La relación de vencedores de etapa del Tour, secuestrado por la voracidad de Pogacar en la cúspide, deja un listado de grandes nombres posándose sobre las victorias parciales. A los cinco laureles del esloveno, se le han de sumar las tres triunfos de Merlier, los dos de Evenepoel, Van der Poel y Carapaz, y las victorias de Del Toro, Pedersen, Kooij, Philipsen, Wærenskjold y Schmid.
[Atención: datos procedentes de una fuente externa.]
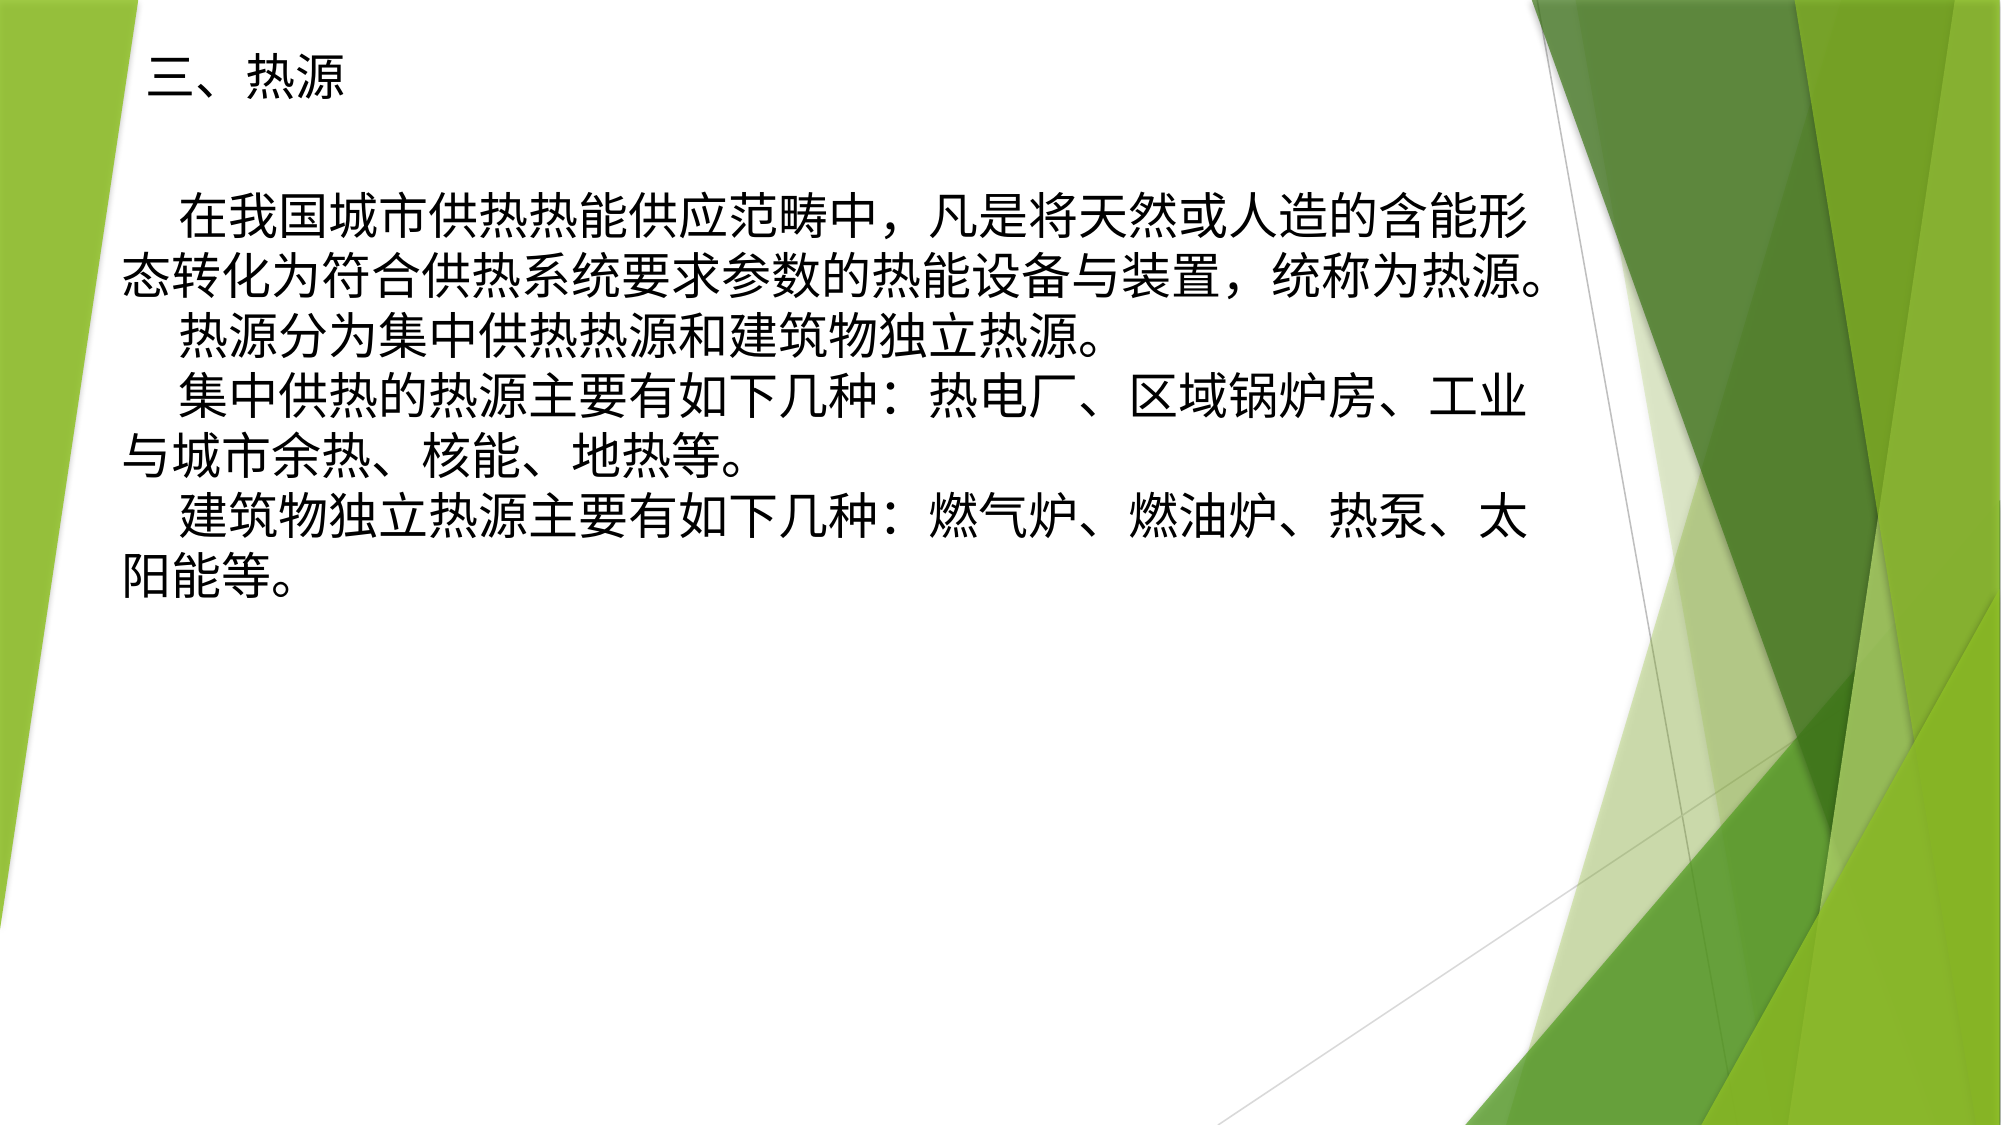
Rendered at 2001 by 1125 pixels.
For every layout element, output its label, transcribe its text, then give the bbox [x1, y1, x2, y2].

text_box 在我国城市供热热能供应范畴中，凡是将天然或人造的含能形态转化为符合供热系统要求参数的热能设备与装置，统称为热源。 热源分为集中供热热源和建筑物独立热源。 集中供热的热源主要有如下几种：热电厂、区域锅炉房、工业与城市余热、核能、地热等。 建筑物独立热源主要有如下几种：燃气炉、燃油炉、热泵、太阳能等。 [107, 176, 1549, 612]
title 三、热源 [107, 28, 1398, 114]
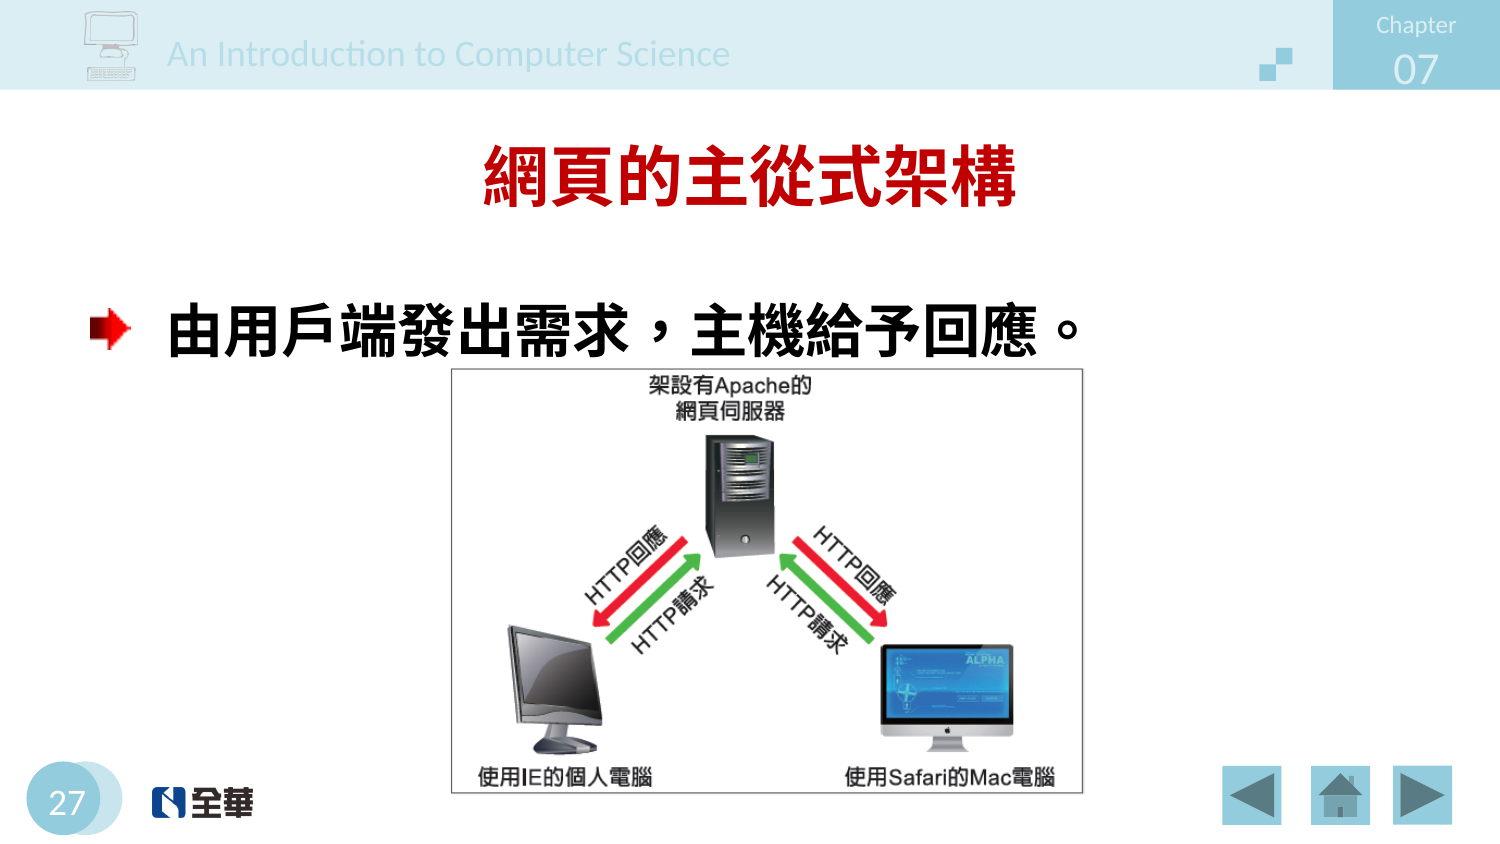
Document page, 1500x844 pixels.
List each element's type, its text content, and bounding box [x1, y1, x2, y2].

picture [90, 308, 131, 350]
list 由用戶端發出需求，主機給予回應。 [75, 272, 1425, 754]
picture [438, 362, 1096, 800]
picture [152, 787, 253, 818]
picture [84, 11, 138, 81]
title 網頁的主從式架構 [75, 104, 1425, 245]
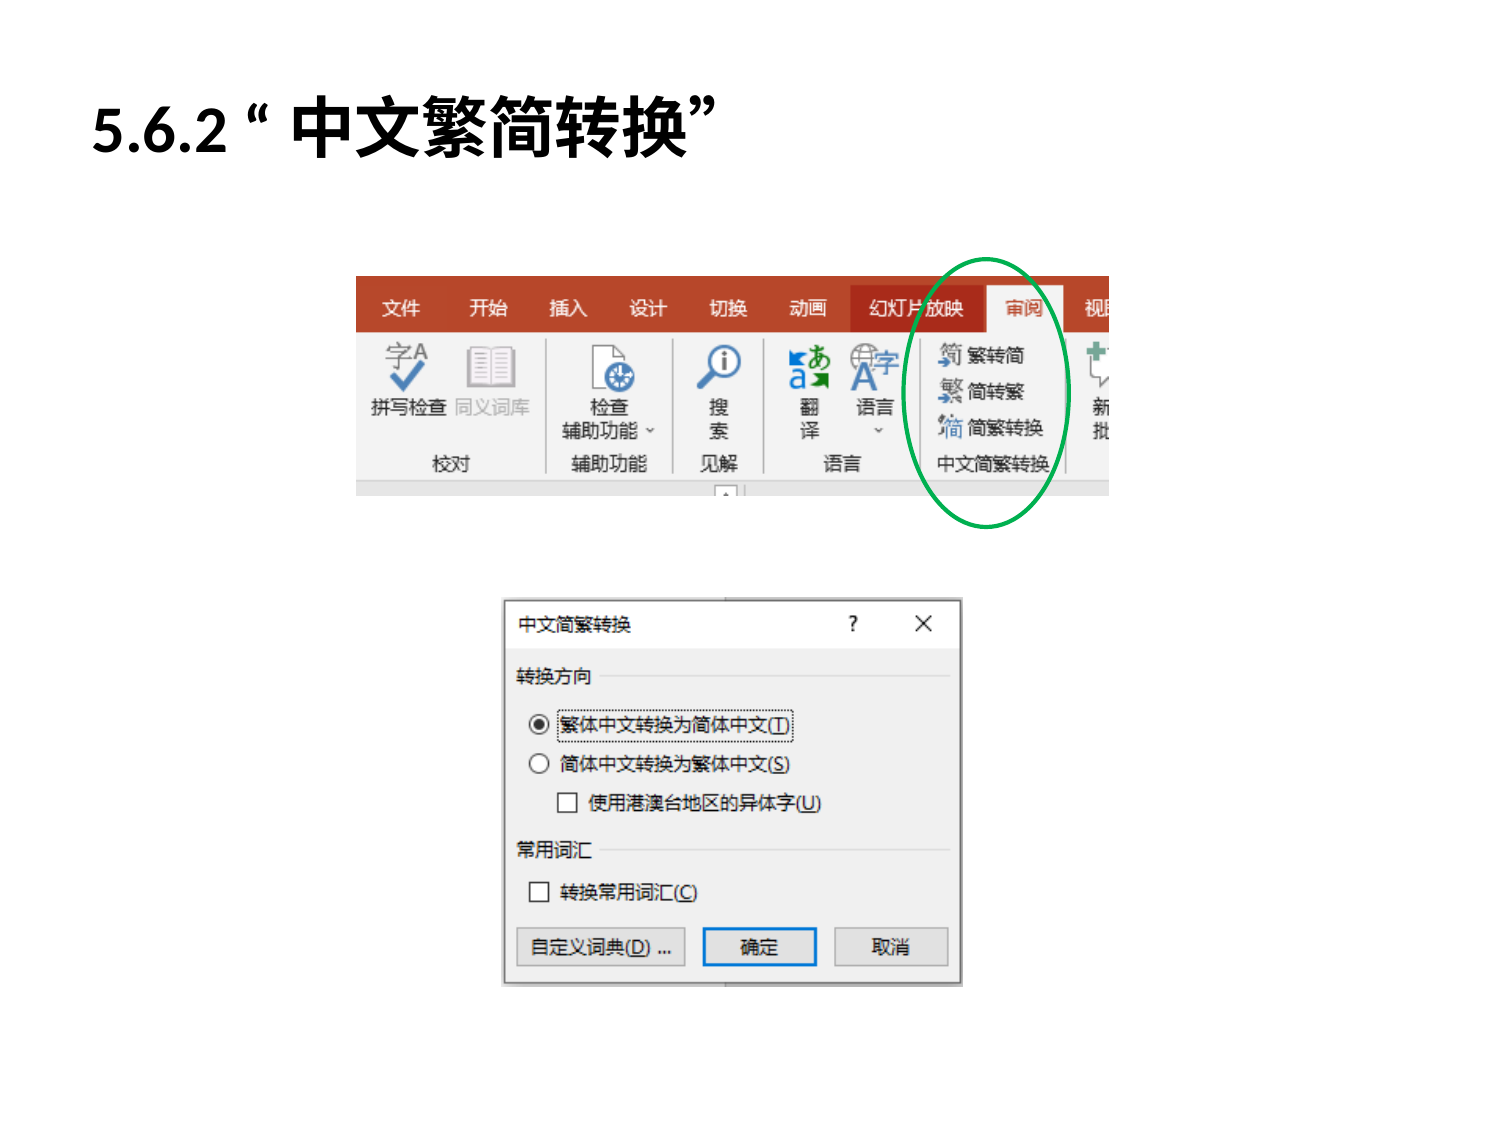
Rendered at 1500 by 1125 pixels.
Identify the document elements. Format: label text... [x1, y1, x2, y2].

text_box [937, 505, 1035, 530]
text_box [944, 257, 1029, 275]
picture [356, 276, 1109, 496]
text_box 5.6.2 “中文繁简转换” [76, 78, 1247, 173]
picture [501, 597, 964, 988]
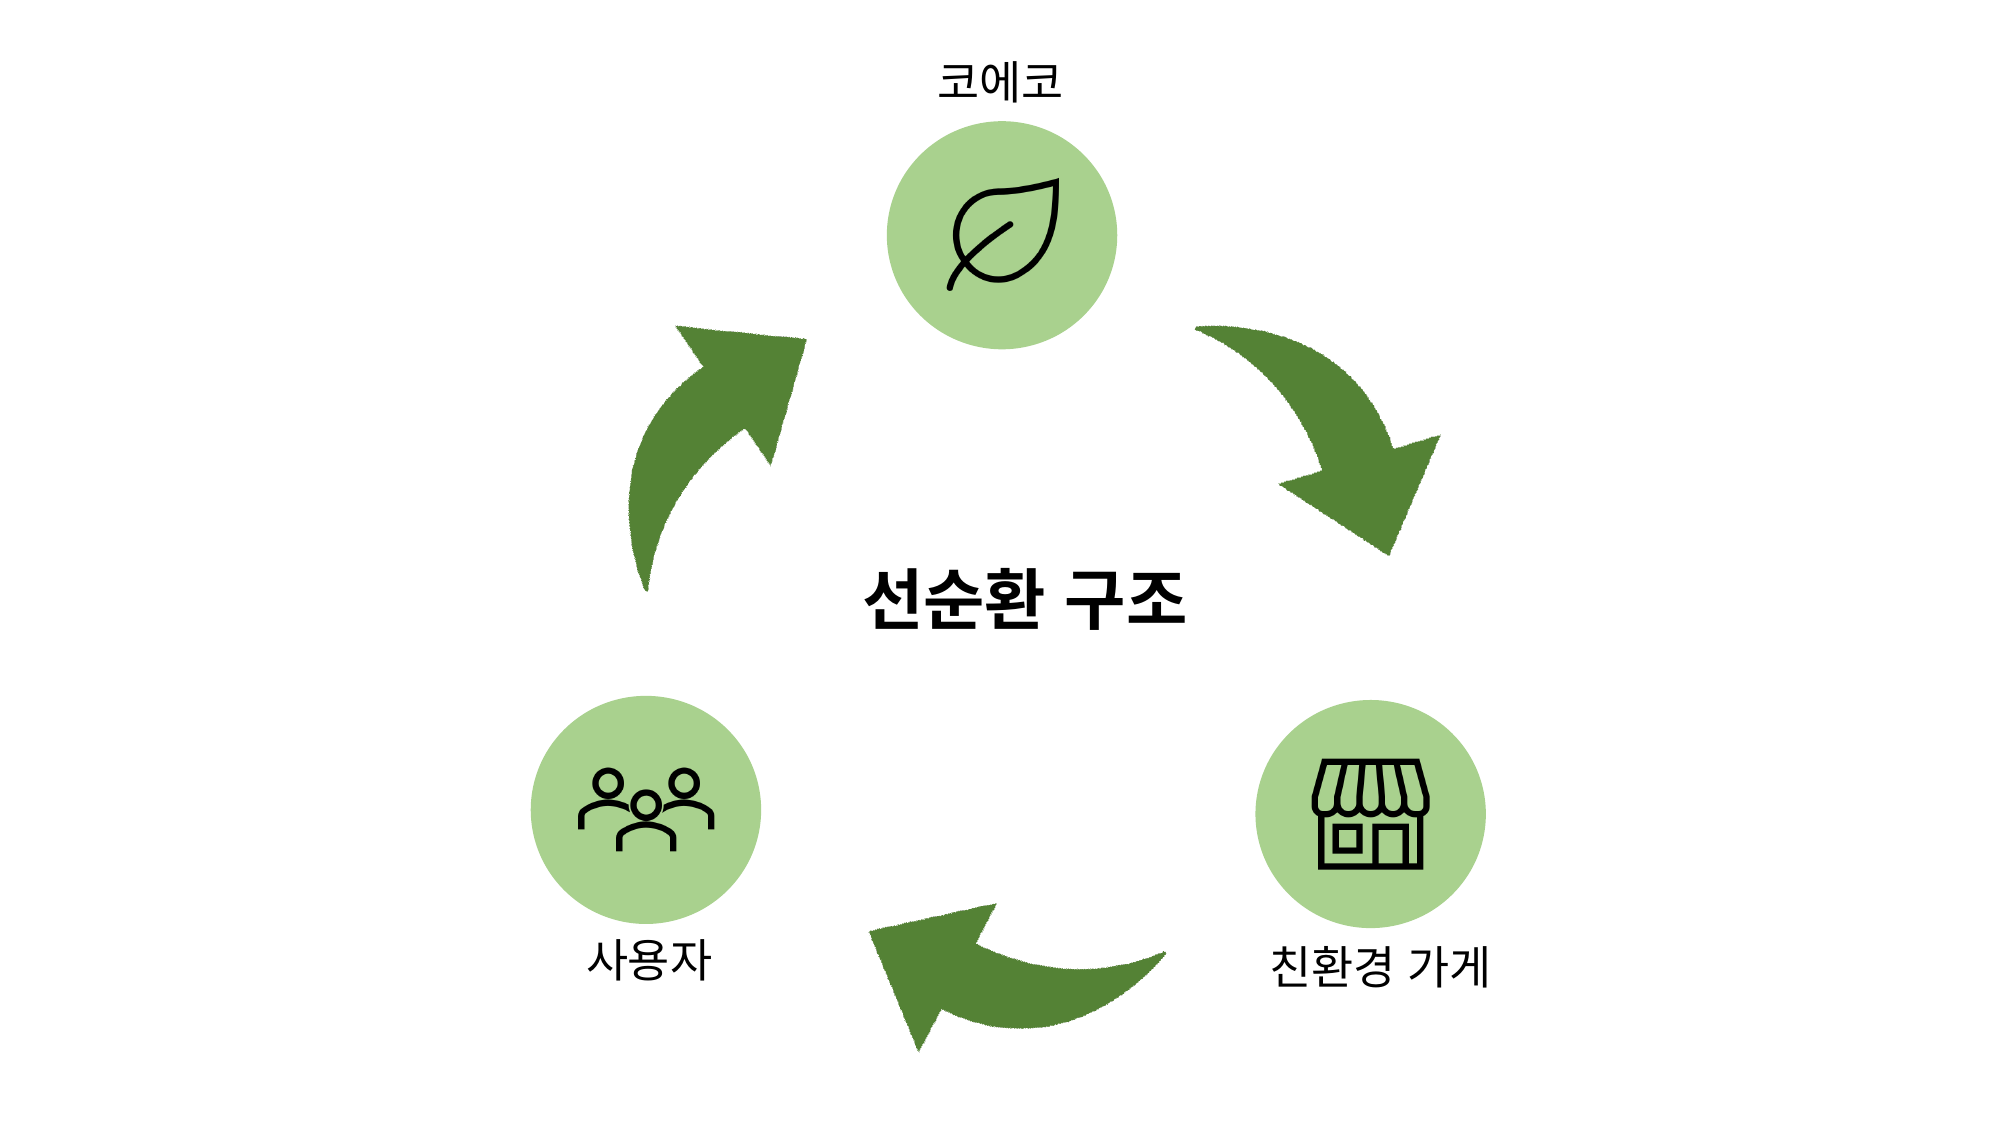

El primer día la victoria fue para el Visma en crono por equipos de Barcelona. Cada victoria, salvo las que pertenecen al racimo de Pogacar, donde siempre se impuso desde la superioridad, ha enfatizado la dificultad extrema que entraña alcanzar un triunfo en la carrera más exigente del mundo por la participación, que concentra a los mejores en su momento álgido, y por la velocidad, meteórica en la que se corre. Ha sido el Tour más rápido de la historia, superando la marca de 2025.
El adiós de Ion Izagirre
En ese escenario de obligada excelencia, la participación vasca en el Tour no pudo sobresalir. Ion Izagirre, dos veces ganador de etapa en la Grande Boucle, en 2016 y 2023, suya es la última conquista vasca en la carrera francesa, acudió a su baile final en el hexágono con 37 años.
"Sabía que eran mis últimas vueltas en el Tour y de mi carrera profesional. Ha sido un día muy bonito, en un circuito muy especial y con un ambiente increíble. He sentido algo especial, con presencia de mis familiares. Un viaje que termino, que ha sido muy bonito", comentó en meta el ciclista de Ormaiztegi.
Se empeñó el de Ormaiztegi en tratar de encontrar una grieta por la que hacer palanca y poder celebrar una victoria. No lo consiguió Izagirre, siempre atento a las escapadas que podían llegar a buen puerto.
Gran interprete de la carrera, experimentado y con una gran lectura de las corrientes que se mueven dentro del pelotón, Izagirre estuvo presente en varias fugas. Sucedió que no pudo responder al elevadísimo listón que se impuso en esas aventuras. El Tour hacía una criba desmesurada.
Estuvo presente Izagirre en la fuga camino de Foix, en la cuarta etapa, en la que se armó hacia Belfort en la 13ª jornada y en la que se remató en Alpe d’Huez en el decimonoveno día de competición. Su mejor resultado fue la 18ª plaza y una vigésima tras acumular en total 450 kilómetros en fuga.
Ion Izagirre, en los Campos Elíseos de París.
"El Tour no ha sido el esperado, venía con otras ambiciones, al menos estar en la disputa de alguna victoria de etapa. He podido coger alguna fuga, peo lejos de disputar el triunfo etapa. Tengo una sensación agridulce, pero el equipo ha buscado la victoria en París. Queda otra parte de la temporada", señaló Izagirre.
Aranburu y Azparren
Su compañero de equipo en el Cofidis, Alex Aranburu, compartió un par de fugas (sumó 195 kilómetros en esas pasajes), pero tuvo muchos menos recorrido que el veterano Ion Izagirre. El de Ezkio no encontró su mejor versión en la carrera francesa, que no perdona ni un ápice.
Contribuyó Aranburu a la colocación para los esprints disputados por Fretin, el velocista de la formación gala.
La tarea de Xabier Mikel Azparren, debutante en el Tour, era la de proteger en el llano y en las llegadas a Tom Pidcock, su jefe de filas. El donostiarra completó su cometido de forma notable. Se dejó ver en una fuga por las calles de París en el primer paso por la cota de Montmartre.